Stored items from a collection
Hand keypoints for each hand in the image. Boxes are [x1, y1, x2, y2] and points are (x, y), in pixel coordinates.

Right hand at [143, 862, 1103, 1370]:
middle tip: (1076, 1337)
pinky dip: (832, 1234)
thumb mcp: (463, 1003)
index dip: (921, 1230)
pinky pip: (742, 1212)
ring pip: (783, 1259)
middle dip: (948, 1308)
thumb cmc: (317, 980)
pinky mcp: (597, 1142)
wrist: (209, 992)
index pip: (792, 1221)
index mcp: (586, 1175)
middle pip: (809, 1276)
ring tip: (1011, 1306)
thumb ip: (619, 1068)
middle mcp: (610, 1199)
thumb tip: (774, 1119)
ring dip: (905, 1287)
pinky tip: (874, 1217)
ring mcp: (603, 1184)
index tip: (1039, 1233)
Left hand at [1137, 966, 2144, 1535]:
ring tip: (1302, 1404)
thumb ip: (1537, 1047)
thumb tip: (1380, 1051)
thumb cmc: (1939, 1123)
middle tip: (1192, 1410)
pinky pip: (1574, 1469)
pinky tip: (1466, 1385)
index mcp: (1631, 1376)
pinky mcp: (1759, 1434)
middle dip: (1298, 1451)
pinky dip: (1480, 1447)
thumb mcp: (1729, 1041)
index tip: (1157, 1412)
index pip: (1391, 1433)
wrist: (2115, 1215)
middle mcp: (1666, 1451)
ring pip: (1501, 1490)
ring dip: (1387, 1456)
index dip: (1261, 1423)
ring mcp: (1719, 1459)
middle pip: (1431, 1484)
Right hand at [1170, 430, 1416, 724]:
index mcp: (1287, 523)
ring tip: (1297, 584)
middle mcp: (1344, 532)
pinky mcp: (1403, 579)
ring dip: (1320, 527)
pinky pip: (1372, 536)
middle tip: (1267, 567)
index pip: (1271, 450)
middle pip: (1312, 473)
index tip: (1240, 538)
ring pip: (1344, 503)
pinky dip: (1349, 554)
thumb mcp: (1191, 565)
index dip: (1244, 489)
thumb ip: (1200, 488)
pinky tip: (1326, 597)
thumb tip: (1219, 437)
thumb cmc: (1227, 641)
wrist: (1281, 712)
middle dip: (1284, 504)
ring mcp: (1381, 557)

- [AIM OF THE TASK]:
Please copy out each line in the entries that mentions the string "middle".

- [RESPONSE]:
middle tip: (1076, 1337)
middle dip: (948, 1308)
middle pip: (809, 1276)
middle mcp: (610, 1199)
middle tip: (1192, 1410)
middle dip: (1298, 1451)
middle mcp: (1666, 1451)
middle pip: (1431, 1484)
middle mcp: (1344, 532)
middle tip: (1267, 567)
middle pip: (1312, 473)
middle dip: (1284, 504)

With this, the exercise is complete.